**Your goal:**
Nothing in the entries may be altered; copy them all exactly.

*** Listed records

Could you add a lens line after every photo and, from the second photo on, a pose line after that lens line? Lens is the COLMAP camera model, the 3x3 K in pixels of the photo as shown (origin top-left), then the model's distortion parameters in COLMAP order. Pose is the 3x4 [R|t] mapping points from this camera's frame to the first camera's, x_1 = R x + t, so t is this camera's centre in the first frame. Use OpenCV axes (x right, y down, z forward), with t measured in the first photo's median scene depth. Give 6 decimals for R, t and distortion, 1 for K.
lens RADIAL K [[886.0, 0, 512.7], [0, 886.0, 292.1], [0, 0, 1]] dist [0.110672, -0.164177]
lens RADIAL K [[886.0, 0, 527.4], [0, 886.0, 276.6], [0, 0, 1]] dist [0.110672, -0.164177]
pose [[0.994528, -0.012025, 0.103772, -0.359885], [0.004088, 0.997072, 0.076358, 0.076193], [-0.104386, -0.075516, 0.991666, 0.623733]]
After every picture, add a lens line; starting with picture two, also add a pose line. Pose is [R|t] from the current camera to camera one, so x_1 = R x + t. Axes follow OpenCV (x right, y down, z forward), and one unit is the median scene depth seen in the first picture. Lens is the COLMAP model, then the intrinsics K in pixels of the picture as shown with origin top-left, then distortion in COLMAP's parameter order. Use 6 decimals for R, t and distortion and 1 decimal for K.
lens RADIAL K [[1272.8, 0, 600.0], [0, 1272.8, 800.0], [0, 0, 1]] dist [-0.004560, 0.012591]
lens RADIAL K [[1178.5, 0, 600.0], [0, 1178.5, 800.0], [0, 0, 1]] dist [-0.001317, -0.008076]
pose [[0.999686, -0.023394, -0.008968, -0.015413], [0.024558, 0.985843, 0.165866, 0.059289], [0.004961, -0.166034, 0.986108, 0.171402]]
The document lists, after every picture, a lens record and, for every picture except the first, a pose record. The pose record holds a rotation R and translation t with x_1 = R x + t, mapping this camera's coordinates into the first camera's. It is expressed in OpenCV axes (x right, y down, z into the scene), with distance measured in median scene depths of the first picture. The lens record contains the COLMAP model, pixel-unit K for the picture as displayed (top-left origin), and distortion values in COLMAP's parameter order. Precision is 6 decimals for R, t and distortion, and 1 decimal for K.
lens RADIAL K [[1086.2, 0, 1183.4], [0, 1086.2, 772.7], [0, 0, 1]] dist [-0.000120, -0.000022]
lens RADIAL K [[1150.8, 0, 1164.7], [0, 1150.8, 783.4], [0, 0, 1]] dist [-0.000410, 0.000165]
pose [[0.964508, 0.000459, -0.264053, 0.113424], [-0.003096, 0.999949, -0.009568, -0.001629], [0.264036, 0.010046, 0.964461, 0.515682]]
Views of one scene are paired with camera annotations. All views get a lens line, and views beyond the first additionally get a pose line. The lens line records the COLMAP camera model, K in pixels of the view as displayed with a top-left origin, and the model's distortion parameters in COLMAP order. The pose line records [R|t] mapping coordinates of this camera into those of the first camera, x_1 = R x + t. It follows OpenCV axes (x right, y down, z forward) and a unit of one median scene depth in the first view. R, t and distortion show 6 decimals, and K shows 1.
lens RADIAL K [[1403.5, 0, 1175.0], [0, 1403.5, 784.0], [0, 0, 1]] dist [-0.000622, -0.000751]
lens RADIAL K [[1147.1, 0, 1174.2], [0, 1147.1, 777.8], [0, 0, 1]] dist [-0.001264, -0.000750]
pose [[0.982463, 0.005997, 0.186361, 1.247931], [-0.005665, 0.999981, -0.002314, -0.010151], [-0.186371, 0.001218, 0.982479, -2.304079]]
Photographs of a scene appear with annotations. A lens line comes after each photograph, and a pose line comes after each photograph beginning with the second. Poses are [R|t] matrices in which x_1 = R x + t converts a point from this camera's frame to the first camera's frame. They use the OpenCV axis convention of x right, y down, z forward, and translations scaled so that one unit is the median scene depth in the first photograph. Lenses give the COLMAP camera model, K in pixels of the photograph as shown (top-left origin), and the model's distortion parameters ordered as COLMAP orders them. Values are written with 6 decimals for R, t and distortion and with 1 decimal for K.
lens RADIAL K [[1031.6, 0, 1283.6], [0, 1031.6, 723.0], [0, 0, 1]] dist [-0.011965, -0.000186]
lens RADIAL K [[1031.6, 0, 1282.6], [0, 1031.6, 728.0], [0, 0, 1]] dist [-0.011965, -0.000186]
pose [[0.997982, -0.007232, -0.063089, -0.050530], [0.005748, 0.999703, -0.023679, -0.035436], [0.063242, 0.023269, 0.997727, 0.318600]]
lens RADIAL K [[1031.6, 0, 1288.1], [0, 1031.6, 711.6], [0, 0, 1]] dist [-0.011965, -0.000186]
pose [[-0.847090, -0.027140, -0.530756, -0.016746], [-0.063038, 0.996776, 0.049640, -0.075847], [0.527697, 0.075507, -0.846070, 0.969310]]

******

**The completed task:**
Could you add a lens line after every photo and, from the second photo on, a pose line after that lens line? Lens is the COLMAP camera model, the 3x3 K in pixels of the photo as shown (origin top-left), then the model's distortion parameters in COLMAP order. Pose is the 3x4 [R|t] mapping points from this camera's frame to the first camera's, x_1 = R x + t, so t is this camera's centre in the first frame. Use OpenCV axes (x right, y down, z forward), with t measured in the first photo's median scene depth. Give 6 decimals for R, t and distortion, 1 for K.
lens RADIAL K [[886.0, 0, 512.7], [0, 886.0, 292.1], [0, 0, 1]] dist [0.110672, -0.164177]
lens RADIAL K [[886.0, 0, 527.4], [0, 886.0, 276.6], [0, 0, 1]] dist [0.110672, -0.164177]
pose [[0.994528, -0.012025, 0.103772, -0.359885], [0.004088, 0.997072, 0.076358, 0.076193], [-0.104386, -0.075516, 0.991666, 0.623733]]
After every picture, add a lens line; starting with picture two, also add a pose line. Pose is [R|t] from the current camera to camera one, so x_1 = R x + t. Axes follow OpenCV (x right, y down, z forward), and one unit is the median scene depth seen in the first picture. Lens is the COLMAP model, then the intrinsics K in pixels of the picture as shown with origin top-left, then distortion in COLMAP's parameter order. Use 6 decimals for R, t and distortion and 1 decimal for K.
lens RADIAL K [[1272.8, 0, 600.0], [0, 1272.8, 800.0], [0, 0, 1]] dist [-0.004560, 0.012591]
lens RADIAL K [[1178.5, 0, 600.0], [0, 1178.5, 800.0], [0, 0, 1]] dist [-0.001317, -0.008076]
pose [[0.999686, -0.023394, -0.008968, -0.015413], [0.024558, 0.985843, 0.165866, 0.059289], [0.004961, -0.166034, 0.986108, 0.171402]]
The document lists, after every picture, a lens record and, for every picture except the first, a pose record. The pose record holds a rotation R and translation t with x_1 = R x + t, mapping this camera's coordinates into the first camera's. It is expressed in OpenCV axes (x right, y down, z into the scene), with distance measured in median scene depths of the first picture. The lens record contains the COLMAP model, pixel-unit K for the picture as displayed (top-left origin), and distortion values in COLMAP's parameter order. Precision is 6 decimals for R, t and distortion, and 1 decimal for K.
lens RADIAL K [[1086.2, 0, 1183.4], [0, 1086.2, 772.7], [0, 0, 1]] dist [-0.000120, -0.000022]
lens RADIAL K [[1150.8, 0, 1164.7], [0, 1150.8, 783.4], [0, 0, 1]] dist [-0.000410, 0.000165]
pose [[0.964508, 0.000459, -0.264053, 0.113424], [-0.003096, 0.999949, -0.009568, -0.001629], [0.264036, 0.010046, 0.964461, 0.515682]]
Views of one scene are paired with camera annotations. All views get a lens line, and views beyond the first additionally get a pose line. The lens line records the COLMAP camera model, K in pixels of the view as displayed with a top-left origin, and the model's distortion parameters in COLMAP order. The pose line records [R|t] mapping coordinates of this camera into those of the first camera, x_1 = R x + t. It follows OpenCV axes (x right, y down, z forward) and a unit of one median scene depth in the first view. R, t and distortion show 6 decimals, and K shows 1.
lens RADIAL K [[1403.5, 0, 1175.0], [0, 1403.5, 784.0], [0, 0, 1]] dist [-0.000622, -0.000751]
lens RADIAL K [[1147.1, 0, 1174.2], [0, 1147.1, 777.8], [0, 0, 1]] dist [-0.001264, -0.000750]
pose [[0.982463, 0.005997, 0.186361, 1.247931], [-0.005665, 0.999981, -0.002314, -0.010151], [-0.186371, 0.001218, 0.982479, -2.304079]]
Photographs of a scene appear with annotations. A lens line comes after each photograph, and a pose line comes after each photograph beginning with the second. Poses are [R|t] matrices in which x_1 = R x + t converts a point from this camera's frame to the first camera's frame. They use the OpenCV axis convention of x right, y down, z forward, and translations scaled so that one unit is the median scene depth in the first photograph. Lenses give the COLMAP camera model, K in pixels of the photograph as shown (top-left origin), and the model's distortion parameters ordered as COLMAP orders them. Values are written with 6 decimals for R, t and distortion and with 1 decimal for K.
lens RADIAL K [[1031.6, 0, 1283.6], [0, 1031.6, 723.0], [0, 0, 1]] dist [-0.011965, -0.000186]
lens RADIAL K [[1031.6, 0, 1282.6], [0, 1031.6, 728.0], [0, 0, 1]] dist [-0.011965, -0.000186]
pose [[0.997982, -0.007232, -0.063089, -0.050530], [0.005748, 0.999703, -0.023679, -0.035436], [0.063242, 0.023269, 0.997727, 0.318600]]
lens RADIAL K [[1031.6, 0, 1288.1], [0, 1031.6, 711.6], [0, 0, 1]] dist [-0.011965, -0.000186]
pose [[-0.847090, -0.027140, -0.530756, -0.016746], [-0.063038, 0.996776, 0.049640, -0.075847], [0.527697, 0.075507, -0.846070, 0.969310]]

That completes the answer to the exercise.